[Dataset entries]
◇ ◇ ◇ ◇ ◇

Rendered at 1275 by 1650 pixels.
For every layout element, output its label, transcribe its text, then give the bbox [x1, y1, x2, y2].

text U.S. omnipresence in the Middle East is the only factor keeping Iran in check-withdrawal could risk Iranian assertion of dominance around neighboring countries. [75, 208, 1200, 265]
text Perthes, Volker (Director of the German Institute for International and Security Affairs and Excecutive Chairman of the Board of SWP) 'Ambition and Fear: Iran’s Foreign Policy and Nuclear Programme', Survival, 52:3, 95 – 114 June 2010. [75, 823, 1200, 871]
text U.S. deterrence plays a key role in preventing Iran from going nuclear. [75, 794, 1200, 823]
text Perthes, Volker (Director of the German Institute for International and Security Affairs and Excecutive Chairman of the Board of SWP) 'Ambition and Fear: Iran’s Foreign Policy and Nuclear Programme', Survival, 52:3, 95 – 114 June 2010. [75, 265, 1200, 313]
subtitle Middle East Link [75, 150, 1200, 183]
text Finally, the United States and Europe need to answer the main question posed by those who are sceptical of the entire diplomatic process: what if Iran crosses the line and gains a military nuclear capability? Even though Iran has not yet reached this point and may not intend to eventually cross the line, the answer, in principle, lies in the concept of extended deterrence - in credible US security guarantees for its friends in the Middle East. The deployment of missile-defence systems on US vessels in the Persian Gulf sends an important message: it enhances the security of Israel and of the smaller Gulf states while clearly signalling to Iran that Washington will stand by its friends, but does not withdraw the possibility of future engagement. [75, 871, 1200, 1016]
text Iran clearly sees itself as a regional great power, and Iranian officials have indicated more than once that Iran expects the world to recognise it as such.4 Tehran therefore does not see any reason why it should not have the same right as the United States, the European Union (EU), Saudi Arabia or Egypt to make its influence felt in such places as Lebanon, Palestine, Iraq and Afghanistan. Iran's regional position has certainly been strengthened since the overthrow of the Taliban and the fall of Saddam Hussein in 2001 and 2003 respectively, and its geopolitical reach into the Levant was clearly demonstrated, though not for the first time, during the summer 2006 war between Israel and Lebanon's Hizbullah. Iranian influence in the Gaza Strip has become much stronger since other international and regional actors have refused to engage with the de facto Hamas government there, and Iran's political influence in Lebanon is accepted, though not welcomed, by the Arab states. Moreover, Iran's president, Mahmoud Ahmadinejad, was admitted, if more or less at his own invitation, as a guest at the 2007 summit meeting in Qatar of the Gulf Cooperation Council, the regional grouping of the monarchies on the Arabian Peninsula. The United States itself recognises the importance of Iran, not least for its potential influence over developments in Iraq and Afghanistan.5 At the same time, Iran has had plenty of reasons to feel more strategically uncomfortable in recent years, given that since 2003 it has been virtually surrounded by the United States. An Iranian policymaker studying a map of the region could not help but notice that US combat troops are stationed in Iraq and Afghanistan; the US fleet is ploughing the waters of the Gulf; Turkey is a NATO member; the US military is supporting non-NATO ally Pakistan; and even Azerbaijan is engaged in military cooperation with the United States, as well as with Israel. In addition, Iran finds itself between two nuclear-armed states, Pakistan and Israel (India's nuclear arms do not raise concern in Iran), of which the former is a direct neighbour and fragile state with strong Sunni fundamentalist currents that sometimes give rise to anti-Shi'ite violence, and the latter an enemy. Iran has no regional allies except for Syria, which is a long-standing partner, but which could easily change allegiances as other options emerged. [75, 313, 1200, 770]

◇ ◇ ◇ ◇ ◇

From the data above, say how many lines include "deterrence", and write nothing but the number.

_ANSWER AREA:_ 2